Mein Leben hier ist besser als perfekt. Atemberaubende Landschaft, super Wetter und liebe Menschen um mich herum. Am Wochenende stundenlange Strandspaziergänge. Barfuß durch den Sand laufen, der frische Wind weht einem durch die Haare, warme Sonnenstrahlen auf der Haut, das Rauschen des Pazifiks und der kilometerlange, menschenleere Strand. Besser geht es gar nicht! Abends mit Freunden Beachvolleyball spielen, danach noch gemütlich zusammen an der Bar sitzen und reden. Nachts durch die schlafende Stadt zu schlendern, verträumt in die Sterne zu schauen… Noch nie habe ich einen so sternenklaren Himmel gesehen, wie hier in Neuseeland. Unbeschreiblich schön!

Strandspaziergang

Caleb, ein Neuseeländer und mittlerweile ein sehr guter Freund von mir, hat mich am Sonntag mit auf Jagd genommen. Ich dachte jagen gehen bedeutet, dass man ein Gewehr nimmt, sich im Busch versteckt und wartet bis man ein Tier entdeckt und schießt. Aber es war ganz anders. 3 Windhunde suchen nach Tieren, die Jäger folgen den Hunden. Wenn die Hunde ein Tier gefunden haben, beißen sie wild drauf los, sodass das Tier nicht mehr weglaufen kann. Erst dann kommen die Jäger ins Spiel. Sie erschießen das Tier oder erstechen es. In Neuseeland werden Hirsche, Wildschweine und Opossums gejagt.

Opossum

Auf der Suche nach Tieren ist man mitten im Nirgendwo.

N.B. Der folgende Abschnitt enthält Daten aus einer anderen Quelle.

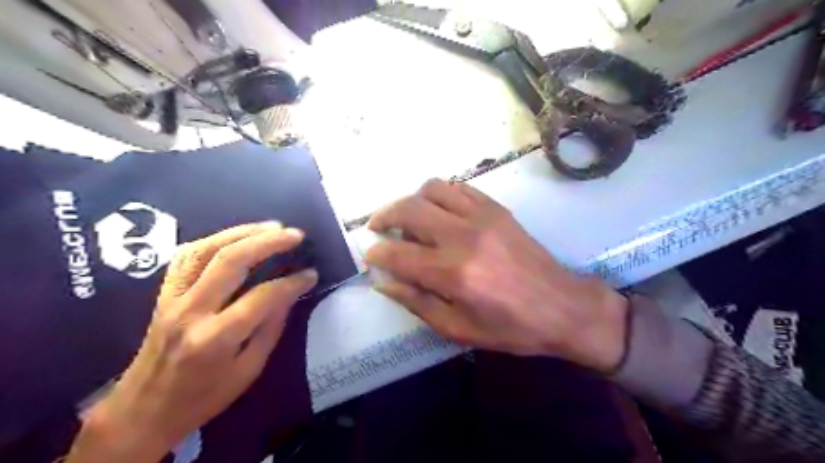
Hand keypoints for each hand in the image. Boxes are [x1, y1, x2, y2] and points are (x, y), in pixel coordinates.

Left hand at [64, 223, 316, 460]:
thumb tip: (290, 293)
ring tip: (271, 227)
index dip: (292, 282)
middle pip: (230, 261)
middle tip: (295, 235)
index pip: (262, 297)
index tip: (312, 274)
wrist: (142, 411)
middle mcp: (191, 312)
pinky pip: (186, 256)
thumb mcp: (248, 371)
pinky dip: (214, 239)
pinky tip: (235, 236)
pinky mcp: (163, 294)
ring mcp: (172, 299)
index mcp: (216, 339)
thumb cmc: (203, 398)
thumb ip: (271, 328)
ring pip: (205, 250)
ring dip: (242, 232)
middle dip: (267, 242)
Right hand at [363, 178, 628, 371]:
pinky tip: (438, 210)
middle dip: (383, 216)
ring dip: (411, 200)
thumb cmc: (511, 328)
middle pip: (409, 209)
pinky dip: (440, 194)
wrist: (564, 308)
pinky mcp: (497, 209)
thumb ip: (418, 303)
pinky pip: (459, 188)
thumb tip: (385, 283)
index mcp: (453, 273)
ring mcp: (482, 217)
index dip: (377, 254)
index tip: (371, 257)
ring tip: (407, 217)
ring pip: (432, 189)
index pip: (398, 254)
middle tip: (377, 228)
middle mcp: (464, 236)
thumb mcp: (459, 329)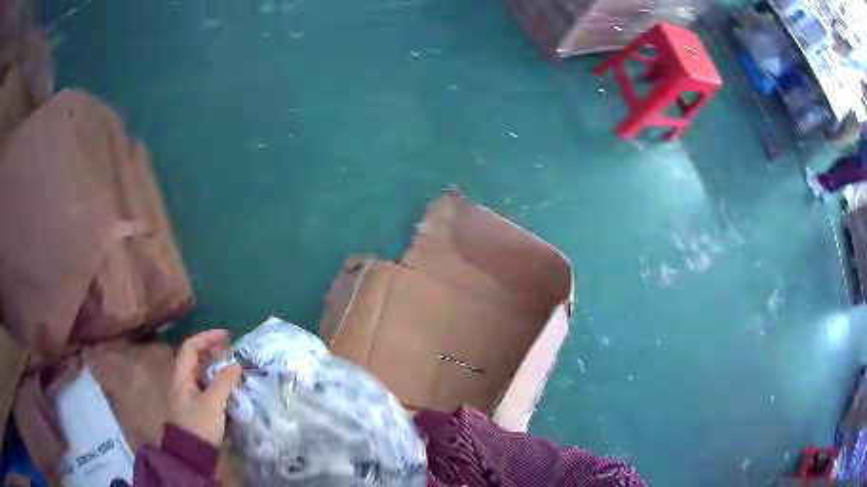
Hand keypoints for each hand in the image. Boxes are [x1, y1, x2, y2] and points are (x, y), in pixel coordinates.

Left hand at [169, 329, 241, 445]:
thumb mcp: (212, 403)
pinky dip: (220, 384)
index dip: (207, 338)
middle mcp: (184, 382)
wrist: (193, 455)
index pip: (191, 347)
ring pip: (203, 375)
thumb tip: (236, 364)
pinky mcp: (199, 409)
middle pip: (196, 359)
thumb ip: (224, 382)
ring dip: (218, 368)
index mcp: (181, 376)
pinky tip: (232, 388)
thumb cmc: (199, 425)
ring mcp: (191, 396)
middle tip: (233, 351)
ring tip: (236, 368)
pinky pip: (209, 388)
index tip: (227, 336)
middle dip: (214, 352)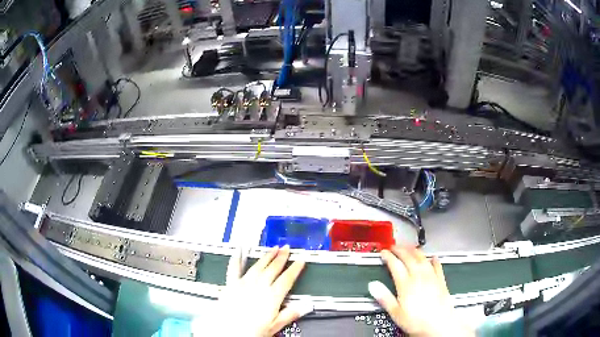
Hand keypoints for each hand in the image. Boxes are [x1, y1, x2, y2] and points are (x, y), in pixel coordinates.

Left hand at [196, 245, 312, 336]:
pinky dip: (236, 259)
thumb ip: (290, 314)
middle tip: (287, 248)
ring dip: (266, 256)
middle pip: (273, 269)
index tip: (300, 261)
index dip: (295, 268)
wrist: (229, 332)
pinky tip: (239, 251)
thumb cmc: (251, 331)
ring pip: (258, 266)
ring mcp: (244, 284)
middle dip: (281, 258)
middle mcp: (258, 287)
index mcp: (271, 296)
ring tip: (273, 249)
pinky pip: (234, 269)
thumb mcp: (275, 325)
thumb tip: (305, 306)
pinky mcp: (231, 285)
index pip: (287, 279)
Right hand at [368, 246, 472, 336]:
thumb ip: (384, 297)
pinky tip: (432, 257)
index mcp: (406, 284)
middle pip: (409, 258)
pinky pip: (437, 266)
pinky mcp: (441, 281)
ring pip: (423, 258)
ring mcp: (431, 277)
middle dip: (400, 250)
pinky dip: (433, 260)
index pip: (395, 265)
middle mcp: (419, 277)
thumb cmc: (417, 321)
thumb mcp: (395, 313)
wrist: (438, 324)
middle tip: (394, 247)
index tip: (384, 253)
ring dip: (415, 251)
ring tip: (410, 247)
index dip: (388, 257)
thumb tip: (373, 286)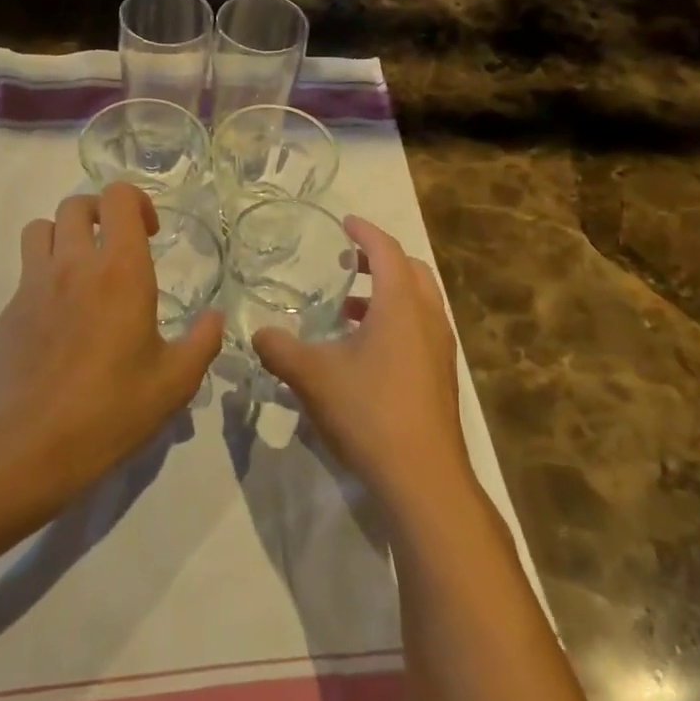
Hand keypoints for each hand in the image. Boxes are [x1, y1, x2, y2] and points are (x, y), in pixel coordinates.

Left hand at [0, 184, 221, 492]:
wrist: (33, 445)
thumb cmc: (113, 409)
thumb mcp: (176, 382)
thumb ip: (202, 341)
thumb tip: (215, 317)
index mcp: (120, 270)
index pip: (119, 198)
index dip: (136, 202)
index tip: (150, 234)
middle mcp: (74, 264)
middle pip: (76, 204)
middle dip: (99, 213)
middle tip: (116, 245)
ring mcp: (34, 284)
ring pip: (40, 228)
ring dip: (62, 235)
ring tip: (80, 267)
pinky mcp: (10, 310)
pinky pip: (26, 271)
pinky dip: (44, 275)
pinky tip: (59, 317)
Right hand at [252, 218, 472, 517]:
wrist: (423, 477)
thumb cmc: (369, 411)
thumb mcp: (313, 376)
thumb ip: (280, 349)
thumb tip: (258, 333)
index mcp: (401, 303)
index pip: (386, 250)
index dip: (364, 232)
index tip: (345, 223)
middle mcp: (428, 317)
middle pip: (410, 270)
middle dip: (379, 260)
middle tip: (346, 264)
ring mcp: (440, 349)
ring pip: (418, 302)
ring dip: (386, 294)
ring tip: (348, 310)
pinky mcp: (441, 376)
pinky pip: (420, 329)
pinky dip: (395, 322)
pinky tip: (364, 352)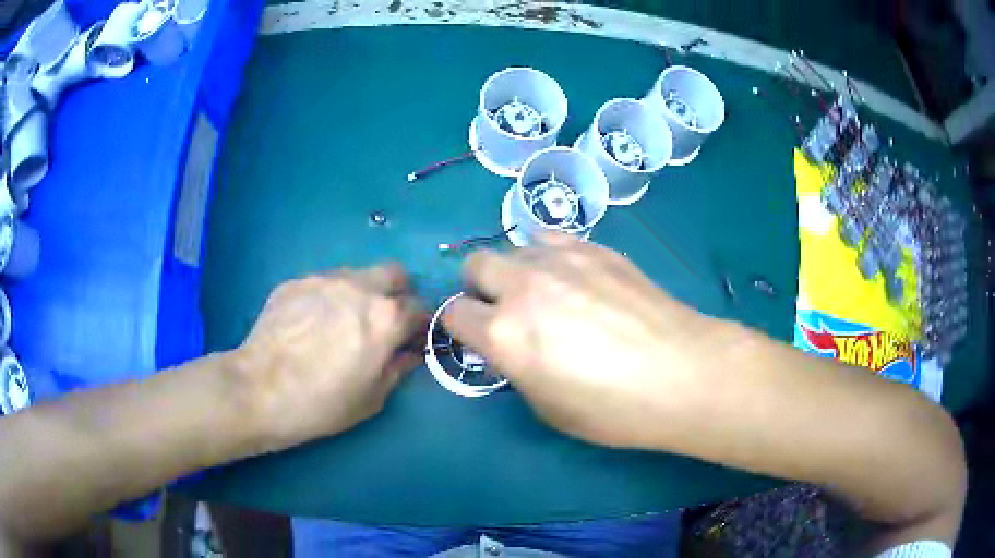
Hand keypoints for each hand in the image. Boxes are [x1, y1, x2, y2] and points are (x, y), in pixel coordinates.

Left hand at [230, 264, 426, 452]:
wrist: (259, 390)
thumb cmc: (322, 403)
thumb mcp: (372, 398)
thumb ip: (397, 369)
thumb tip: (409, 354)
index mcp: (385, 317)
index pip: (419, 308)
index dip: (420, 325)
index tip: (411, 340)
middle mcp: (359, 287)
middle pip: (394, 273)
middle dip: (397, 294)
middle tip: (382, 322)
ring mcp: (323, 279)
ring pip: (356, 275)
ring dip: (360, 293)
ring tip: (338, 323)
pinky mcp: (295, 282)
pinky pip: (322, 283)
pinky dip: (326, 299)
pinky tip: (308, 325)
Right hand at [443, 233, 717, 448]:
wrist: (683, 373)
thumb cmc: (614, 408)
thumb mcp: (548, 408)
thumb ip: (517, 368)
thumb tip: (512, 346)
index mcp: (504, 335)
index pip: (453, 313)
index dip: (461, 327)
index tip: (478, 337)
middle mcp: (523, 287)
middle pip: (475, 265)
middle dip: (480, 288)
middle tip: (506, 311)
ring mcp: (561, 260)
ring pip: (514, 247)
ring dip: (517, 270)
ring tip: (546, 292)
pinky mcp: (595, 248)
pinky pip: (552, 238)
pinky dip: (550, 255)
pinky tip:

Bäume, Büsche, hier und da mal ein Fluss. 5 Stunden durch so unberührte Natur zu klettern war zwar anstrengend, aber auch total schön. Nur die Natur, das Rauschen der Bäume im Wind, Vögel die singen, das raschelnde Gras und das Knacken des Geästs und sonst nichts. Wenn man an der Spitze eines Hügels angekommen war, wurde man mit einer wahnsinnig schönen Aussicht belohnt. Es war eine sehr interessante Erfahrung und ich denke ich werde noch einige Male mit auf Jagd gehen.